TEXT UNDER STUDY START

L&S career resources

SuccessWorks at the College of Letters & Science helps students leverage the academic skills learned in their major, certificates, and liberal arts degree; explore and try out different career paths; participate in internships; prepare for the job search and/or graduate school applications; and network with professionals in the field (alumni and employers). In short, SuccessWorks helps students in the College of Letters & Science discover themselves, find opportunities, and develop the skills they need for success after graduation.

SuccessWorks can also assist students in career advising, résumé and cover letter writing, networking opportunities, and interview skills, as well as course offerings for undergraduates to begin their career exploration early in their undergraduate career. 

Students should set up their profiles in Handshake to take care of everything they need to explore career events, manage their campus interviews, and apply to jobs and internships from 200,000+ employers around the country.

Advising Resources

  • For information on language proficiency, language placement, and retrocredits, please see the French and Italian department website or the Language Institute website.
  • For language and international directions advising, please contact the International Directions Advisor in the Language Institute.
  • For advising on the French Major or Certificate, please contact a French advisor.

TEXT UNDER STUDY END
EXTRACTED RECORDS START

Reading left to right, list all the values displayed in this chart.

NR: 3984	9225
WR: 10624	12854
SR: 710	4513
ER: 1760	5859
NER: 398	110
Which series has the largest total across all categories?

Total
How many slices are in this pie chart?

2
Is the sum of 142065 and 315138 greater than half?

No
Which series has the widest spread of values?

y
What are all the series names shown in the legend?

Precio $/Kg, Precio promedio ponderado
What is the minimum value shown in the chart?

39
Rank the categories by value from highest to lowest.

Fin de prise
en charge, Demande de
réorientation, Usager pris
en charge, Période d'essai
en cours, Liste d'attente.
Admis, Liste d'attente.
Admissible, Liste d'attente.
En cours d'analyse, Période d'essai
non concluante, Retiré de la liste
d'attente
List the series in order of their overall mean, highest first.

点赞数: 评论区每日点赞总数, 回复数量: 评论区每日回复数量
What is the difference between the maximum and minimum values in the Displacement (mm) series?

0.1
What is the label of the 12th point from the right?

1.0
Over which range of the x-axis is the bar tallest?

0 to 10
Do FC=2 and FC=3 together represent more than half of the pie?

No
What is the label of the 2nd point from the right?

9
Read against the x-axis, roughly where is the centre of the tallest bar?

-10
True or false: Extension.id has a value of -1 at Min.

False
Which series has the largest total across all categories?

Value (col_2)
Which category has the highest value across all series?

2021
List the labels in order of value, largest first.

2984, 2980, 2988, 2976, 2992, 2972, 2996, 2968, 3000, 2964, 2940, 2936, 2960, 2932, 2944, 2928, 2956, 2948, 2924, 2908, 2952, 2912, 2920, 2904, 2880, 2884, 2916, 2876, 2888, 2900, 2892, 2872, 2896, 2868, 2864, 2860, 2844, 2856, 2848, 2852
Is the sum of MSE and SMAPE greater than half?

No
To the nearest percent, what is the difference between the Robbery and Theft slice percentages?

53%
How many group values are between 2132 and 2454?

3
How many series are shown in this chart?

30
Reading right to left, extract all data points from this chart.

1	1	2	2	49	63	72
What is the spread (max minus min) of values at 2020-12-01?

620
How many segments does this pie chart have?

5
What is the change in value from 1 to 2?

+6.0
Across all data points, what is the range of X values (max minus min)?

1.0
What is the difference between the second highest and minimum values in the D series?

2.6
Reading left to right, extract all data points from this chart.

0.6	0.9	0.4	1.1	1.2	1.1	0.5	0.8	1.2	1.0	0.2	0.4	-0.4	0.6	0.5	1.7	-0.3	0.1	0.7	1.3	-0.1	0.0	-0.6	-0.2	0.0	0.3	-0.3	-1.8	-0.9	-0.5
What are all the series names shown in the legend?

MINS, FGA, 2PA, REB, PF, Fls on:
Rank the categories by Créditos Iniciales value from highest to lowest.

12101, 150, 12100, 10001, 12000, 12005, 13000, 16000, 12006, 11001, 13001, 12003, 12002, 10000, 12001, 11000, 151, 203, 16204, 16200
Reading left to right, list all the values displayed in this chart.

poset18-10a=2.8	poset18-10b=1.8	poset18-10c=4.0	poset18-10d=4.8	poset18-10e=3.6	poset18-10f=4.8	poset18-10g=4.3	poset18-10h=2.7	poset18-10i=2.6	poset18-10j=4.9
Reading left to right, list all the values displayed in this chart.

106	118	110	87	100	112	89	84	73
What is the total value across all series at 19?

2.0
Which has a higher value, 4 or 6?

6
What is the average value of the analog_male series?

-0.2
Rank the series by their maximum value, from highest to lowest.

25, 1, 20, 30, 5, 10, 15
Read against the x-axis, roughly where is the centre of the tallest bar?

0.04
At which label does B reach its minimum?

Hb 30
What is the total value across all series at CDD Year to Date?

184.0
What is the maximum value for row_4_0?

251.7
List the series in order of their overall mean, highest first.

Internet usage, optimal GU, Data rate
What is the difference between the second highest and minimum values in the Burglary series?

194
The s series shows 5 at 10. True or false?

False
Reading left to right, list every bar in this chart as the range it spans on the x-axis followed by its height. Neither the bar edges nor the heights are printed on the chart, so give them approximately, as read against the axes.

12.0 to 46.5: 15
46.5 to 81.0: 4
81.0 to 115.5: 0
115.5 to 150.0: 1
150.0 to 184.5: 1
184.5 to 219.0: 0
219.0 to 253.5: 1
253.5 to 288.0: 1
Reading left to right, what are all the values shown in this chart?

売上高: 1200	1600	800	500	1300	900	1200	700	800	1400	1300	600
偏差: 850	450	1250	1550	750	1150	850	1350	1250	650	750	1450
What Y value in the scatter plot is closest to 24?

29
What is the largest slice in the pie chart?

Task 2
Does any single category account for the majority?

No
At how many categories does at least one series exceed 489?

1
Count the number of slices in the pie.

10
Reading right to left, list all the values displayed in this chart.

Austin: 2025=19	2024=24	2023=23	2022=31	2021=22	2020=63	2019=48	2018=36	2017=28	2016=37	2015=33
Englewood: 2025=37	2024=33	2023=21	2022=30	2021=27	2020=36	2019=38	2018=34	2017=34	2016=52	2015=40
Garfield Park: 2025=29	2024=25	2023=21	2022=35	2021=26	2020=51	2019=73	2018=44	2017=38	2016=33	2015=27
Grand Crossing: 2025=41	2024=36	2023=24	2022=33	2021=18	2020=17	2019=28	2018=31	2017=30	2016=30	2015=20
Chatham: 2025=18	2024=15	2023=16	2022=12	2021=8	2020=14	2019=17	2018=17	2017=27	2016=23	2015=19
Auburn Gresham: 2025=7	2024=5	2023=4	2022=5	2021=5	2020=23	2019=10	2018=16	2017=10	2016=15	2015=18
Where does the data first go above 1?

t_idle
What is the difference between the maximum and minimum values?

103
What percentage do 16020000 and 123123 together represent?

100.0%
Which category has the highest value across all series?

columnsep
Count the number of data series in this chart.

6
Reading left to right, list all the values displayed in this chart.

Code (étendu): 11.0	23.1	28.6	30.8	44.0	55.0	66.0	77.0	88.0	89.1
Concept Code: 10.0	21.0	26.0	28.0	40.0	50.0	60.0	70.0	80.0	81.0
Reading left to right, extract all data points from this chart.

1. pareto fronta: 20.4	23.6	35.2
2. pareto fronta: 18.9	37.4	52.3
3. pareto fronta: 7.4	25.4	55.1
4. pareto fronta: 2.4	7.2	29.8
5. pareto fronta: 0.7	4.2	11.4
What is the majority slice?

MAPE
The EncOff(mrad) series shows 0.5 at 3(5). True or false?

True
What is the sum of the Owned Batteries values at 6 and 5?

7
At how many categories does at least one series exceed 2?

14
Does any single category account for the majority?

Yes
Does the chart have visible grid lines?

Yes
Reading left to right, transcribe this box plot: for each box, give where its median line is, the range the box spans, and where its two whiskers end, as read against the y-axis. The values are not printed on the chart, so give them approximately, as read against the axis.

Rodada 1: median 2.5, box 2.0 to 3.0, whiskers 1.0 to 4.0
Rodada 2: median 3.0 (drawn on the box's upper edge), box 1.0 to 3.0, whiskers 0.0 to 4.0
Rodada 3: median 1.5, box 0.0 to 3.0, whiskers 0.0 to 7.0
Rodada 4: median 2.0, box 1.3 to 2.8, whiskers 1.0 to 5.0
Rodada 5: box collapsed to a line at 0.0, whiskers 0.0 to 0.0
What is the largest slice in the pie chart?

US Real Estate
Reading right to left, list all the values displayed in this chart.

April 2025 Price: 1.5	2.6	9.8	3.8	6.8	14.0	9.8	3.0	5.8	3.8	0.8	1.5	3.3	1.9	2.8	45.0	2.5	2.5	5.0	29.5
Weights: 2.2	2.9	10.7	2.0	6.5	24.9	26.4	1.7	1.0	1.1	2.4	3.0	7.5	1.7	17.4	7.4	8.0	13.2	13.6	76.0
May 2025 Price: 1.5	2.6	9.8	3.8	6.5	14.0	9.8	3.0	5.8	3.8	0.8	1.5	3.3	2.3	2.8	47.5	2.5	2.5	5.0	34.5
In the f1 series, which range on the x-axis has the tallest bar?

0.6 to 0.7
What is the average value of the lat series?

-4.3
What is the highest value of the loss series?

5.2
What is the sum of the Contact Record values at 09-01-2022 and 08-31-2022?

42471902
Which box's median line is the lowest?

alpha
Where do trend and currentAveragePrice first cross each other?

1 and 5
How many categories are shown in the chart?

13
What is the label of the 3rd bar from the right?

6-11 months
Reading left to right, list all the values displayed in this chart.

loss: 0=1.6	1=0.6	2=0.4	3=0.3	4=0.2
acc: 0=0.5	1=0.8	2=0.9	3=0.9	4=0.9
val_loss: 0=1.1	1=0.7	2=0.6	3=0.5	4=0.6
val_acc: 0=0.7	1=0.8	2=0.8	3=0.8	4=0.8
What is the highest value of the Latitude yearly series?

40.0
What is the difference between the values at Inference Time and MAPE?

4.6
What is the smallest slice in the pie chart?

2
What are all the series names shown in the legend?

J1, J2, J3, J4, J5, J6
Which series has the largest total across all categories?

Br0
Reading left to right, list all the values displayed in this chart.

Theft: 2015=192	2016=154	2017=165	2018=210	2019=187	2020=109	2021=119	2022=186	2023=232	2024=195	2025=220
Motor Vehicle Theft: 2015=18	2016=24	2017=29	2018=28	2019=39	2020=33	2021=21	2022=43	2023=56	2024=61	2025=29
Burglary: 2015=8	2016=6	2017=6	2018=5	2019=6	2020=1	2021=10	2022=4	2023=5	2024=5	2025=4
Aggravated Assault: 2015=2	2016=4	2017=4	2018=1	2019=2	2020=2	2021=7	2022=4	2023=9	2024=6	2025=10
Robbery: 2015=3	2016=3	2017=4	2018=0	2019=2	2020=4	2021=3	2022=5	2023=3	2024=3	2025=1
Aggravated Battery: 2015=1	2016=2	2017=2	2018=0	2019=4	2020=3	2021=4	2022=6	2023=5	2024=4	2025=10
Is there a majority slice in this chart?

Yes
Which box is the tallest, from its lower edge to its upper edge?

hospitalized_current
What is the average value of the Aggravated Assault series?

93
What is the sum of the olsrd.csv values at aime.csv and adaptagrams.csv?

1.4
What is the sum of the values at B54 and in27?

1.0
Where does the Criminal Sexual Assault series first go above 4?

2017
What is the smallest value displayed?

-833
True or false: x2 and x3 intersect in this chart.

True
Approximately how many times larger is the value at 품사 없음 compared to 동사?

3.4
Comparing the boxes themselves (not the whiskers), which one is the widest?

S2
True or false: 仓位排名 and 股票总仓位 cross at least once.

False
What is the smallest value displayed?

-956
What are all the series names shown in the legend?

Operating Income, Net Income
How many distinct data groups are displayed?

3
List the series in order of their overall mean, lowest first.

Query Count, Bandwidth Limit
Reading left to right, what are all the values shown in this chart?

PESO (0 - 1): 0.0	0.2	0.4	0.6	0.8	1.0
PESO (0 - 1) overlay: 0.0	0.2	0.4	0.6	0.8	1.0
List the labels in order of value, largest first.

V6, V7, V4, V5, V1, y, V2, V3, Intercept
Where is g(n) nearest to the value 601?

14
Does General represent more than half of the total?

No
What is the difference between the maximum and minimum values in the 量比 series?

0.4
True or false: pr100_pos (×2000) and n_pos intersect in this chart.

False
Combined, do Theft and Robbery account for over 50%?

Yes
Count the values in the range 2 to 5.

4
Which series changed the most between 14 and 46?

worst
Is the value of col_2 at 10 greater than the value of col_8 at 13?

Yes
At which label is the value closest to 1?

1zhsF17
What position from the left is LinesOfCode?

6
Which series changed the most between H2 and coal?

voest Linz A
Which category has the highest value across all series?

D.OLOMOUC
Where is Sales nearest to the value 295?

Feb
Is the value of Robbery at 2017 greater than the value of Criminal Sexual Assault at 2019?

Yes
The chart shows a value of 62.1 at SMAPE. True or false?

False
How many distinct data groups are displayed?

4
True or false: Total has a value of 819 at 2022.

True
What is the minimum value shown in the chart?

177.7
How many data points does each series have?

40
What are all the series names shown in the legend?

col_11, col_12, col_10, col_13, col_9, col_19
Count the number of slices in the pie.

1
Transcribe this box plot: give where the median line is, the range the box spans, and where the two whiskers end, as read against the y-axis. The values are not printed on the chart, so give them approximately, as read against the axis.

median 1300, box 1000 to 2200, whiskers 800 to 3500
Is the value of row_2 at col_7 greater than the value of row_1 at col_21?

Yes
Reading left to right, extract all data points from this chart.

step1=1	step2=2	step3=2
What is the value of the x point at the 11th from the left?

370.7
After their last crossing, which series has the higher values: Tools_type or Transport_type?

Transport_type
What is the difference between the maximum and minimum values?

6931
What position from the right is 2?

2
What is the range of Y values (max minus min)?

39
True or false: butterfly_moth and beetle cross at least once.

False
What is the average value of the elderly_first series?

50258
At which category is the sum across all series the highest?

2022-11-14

EXTRACTED RECORDS END

REQUIREMENT A:
In the L&S career resources text, transcribe the passage from "L&S career resources" to "success after graduation.".
REQUIREMENT B:
Answer these questions from the L&S career resources text:
(i) How many employers does Handshake let students apply to for jobs and internships?
(ii) Whom should students contact for language and international directions advising?
(iii) Whom should students contact for advising on the French Major or Certificate?

ANSWER SPACE A:
L&S career resources

SuccessWorks at the College of Letters & Science helps students leverage the academic skills learned in their major, certificates, and liberal arts degree; explore and try out different career paths; participate in internships; prepare for the job search and/or graduate school applications; and network with professionals in the field (alumni and employers). In short, SuccessWorks helps students in the College of Letters & Science discover themselves, find opportunities, and develop the skills they need for success after graduation.

ANSWER SPACE B:
(i) 200,000+ employers around the country
(ii) The International Directions Advisor in the Language Institute
(iii) A French advisor